How Individualism Returns after a Short Industrial Age Parenthesis

Paul Graham in his (controversial but thought provoking) post ‘Refragmentation‘ gives an interesting overall view of how the Industrial Age may have just been a short parenthesis in the history of humankind when it comes to lesser individualism and more even spread of wealth.

How Rockefeller was wrong. Individualism only collapsed for the Industrial Age.
How Rockefeller was wrong. Individualism only collapsed for the Industrial Age.

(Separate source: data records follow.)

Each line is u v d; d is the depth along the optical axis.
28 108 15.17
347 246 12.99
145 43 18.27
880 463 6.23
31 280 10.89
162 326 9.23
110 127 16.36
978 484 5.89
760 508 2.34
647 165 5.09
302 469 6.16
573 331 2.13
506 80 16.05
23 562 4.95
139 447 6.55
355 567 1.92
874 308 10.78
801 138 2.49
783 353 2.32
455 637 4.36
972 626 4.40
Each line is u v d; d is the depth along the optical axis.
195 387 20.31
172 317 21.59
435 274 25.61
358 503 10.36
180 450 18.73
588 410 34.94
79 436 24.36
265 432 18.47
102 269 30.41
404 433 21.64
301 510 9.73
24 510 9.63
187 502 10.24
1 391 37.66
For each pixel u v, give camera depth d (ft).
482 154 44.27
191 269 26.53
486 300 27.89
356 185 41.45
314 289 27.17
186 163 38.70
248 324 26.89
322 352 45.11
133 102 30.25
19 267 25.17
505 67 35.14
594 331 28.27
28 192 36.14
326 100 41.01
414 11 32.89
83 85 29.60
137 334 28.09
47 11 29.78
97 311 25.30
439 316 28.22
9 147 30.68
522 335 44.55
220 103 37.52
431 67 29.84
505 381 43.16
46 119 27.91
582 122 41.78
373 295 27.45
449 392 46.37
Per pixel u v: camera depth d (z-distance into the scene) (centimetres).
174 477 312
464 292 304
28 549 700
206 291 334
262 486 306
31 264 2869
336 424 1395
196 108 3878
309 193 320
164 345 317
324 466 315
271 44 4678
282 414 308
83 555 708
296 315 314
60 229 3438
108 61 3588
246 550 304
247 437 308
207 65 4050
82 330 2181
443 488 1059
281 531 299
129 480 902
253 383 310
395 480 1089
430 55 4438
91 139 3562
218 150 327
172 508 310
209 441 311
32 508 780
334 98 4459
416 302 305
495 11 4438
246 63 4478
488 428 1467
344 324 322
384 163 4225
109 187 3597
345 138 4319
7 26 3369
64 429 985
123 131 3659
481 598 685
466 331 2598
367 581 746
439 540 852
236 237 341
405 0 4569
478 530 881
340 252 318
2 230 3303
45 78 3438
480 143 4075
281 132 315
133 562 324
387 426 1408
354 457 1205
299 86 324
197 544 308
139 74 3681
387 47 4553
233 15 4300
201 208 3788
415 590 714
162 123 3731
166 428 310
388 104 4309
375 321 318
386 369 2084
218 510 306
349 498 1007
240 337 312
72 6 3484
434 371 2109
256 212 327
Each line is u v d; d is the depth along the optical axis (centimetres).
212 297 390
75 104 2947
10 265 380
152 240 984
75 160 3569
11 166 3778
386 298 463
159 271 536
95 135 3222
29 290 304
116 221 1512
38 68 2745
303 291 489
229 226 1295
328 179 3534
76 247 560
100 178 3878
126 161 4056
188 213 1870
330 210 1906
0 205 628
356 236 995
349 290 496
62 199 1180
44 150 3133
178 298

He states: “The late 19th and early 20th centuries had been a time of consolidation, led especially by J. P. Morgan. Thousands of companies run by their founders were merged into a couple hundred giant ones run by professional managers. Economies of scale ruled the day. It seemed to people at the time that this was the final state of things. John D. Rockefeller said in 1880: “The day of combination is here to stay. Individualism has gone, never to return“. He turned out to be mistaken, but he seemed right for the next hundred years.”

With the Fourth Revolution, large companies are not any more the most effective way of creating value. Individualism is enhanced by our capability to broadcast to the world, and the contribution of everyone is enhanced.

In many ways the Industrial Age was an exception to the way the world had been moving along, and it may have been a short exception in many ways regarding individual life, employment and our social contract.